Mniej więcej tak się czuję. Zmasakrowana przez pudła, piramidy, tony, sterty pudeł różnej wielkości i koloru. Zepchnięte w czarną otchłań garderoby udają, że ich nie ma. Ale ja swoje wiem. Ona tam są i przyjdzie moment, w którym trzeba będzie stawić im czoła.
Może jednak jutro, a najlepiej pojutrze.
Na razie muszę odpocząć, nacieszyć się pełną dezorganizacją, chaosem, barkiem przedmiotów, które nie są do życia absolutnie potrzebne. Pustymi półkami i ścianami. Echem.
Umyć okna i podłogi.
Albo chociaż tylko podłogi.
Wyspać się. Borze najzieleńszy – WYSPAĆ SIĘ!
Jak się zatrzymuje czas?
Jakoś nagle zdjęcia przestały wystarczać, pokazują sterty wszystkiego, cztery uśmiechnięte i wymęczone twarze, dwa drinki, bo mieliśmy tylko dwie szklanki (pozostałe dziesięć podstępnie ukryło się w otchłani szafki), dziurę w ścianie i liść na drzwiach, i krowę na parapecie, rozpłaszczoną, bo z pustym brzuszkiem, ale to mało. Mało mi, mało.
Potrzebuję zapach pochować do słoiczków i próbówek, atmosferę rozwiesić zamiast firanek, echo uwiązać na łańcuchu. Nagrać film w głowie.
Bo jest mi tak, że mam ochotę mordować z miłości. I co mi zrobicie? Nic mi nie zrobicie! Możecie w prezencie kupić mikser i tortownicę ;)

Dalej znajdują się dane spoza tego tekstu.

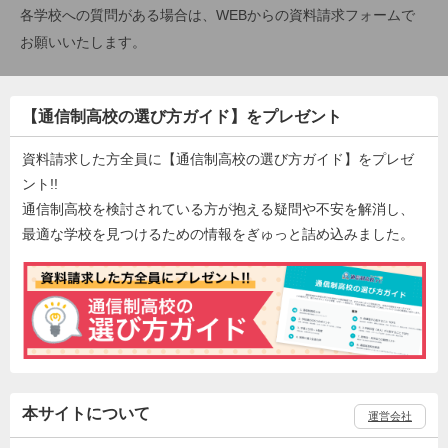
各学校への質問がある場合は、WEBからの資料請求フォームで
お願いいたします。
【通信制高校の選び方ガイド】をプレゼント
資料請求した方全員に【通信制高校の選び方ガイド】をプレゼ
ント!!
通信制高校を検討されている方が抱える疑問や不安を解消し、
最適な学校を見つけるための情報をぎゅっと詰め込みました。
本サイトについて
運営会社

A za miesiąc posadzę/posieję borówkę amerykańską, bo przestrzeń balkonowa domaga się zieleni.
New 30 Day Song Challenge
Day 28 - Song you think everyone should have to listen to
5 komentarze:
Mikser nieużywany mam, dostaniesz jako gratis do wiesz, czego ;)
Jak chcesz, to i czajnik elektryczny (duży, 1.7litra, markowy - mało używany i w pełni sprawy) też dostaniesz, ja tam wolę swój stary z gwizdkiem :)
Sadzonki się kupuje, darling, zrób parapet party to dostaniesz krzaka.
(DALEJ to już się nie dało, huh? ;))
Jezu, to można się jeszcze tak zakochać? Niemożliwe ;-)
Czas się zatrzymuje myśleniem o tym, jak wiele się dzieje :)
MAM MIKSER! :D Znalazł się w kartonach przywiezionych przez towarzysza niedoli. Czajnik także jest zatem odwołuję akcję ! :D Ale dziękuję :D
Za to sadzonek nie stwierdzono więc hmmm ;)
@Półwytrawna - ja się w życiu kocham od zawsze i nieustannie ;)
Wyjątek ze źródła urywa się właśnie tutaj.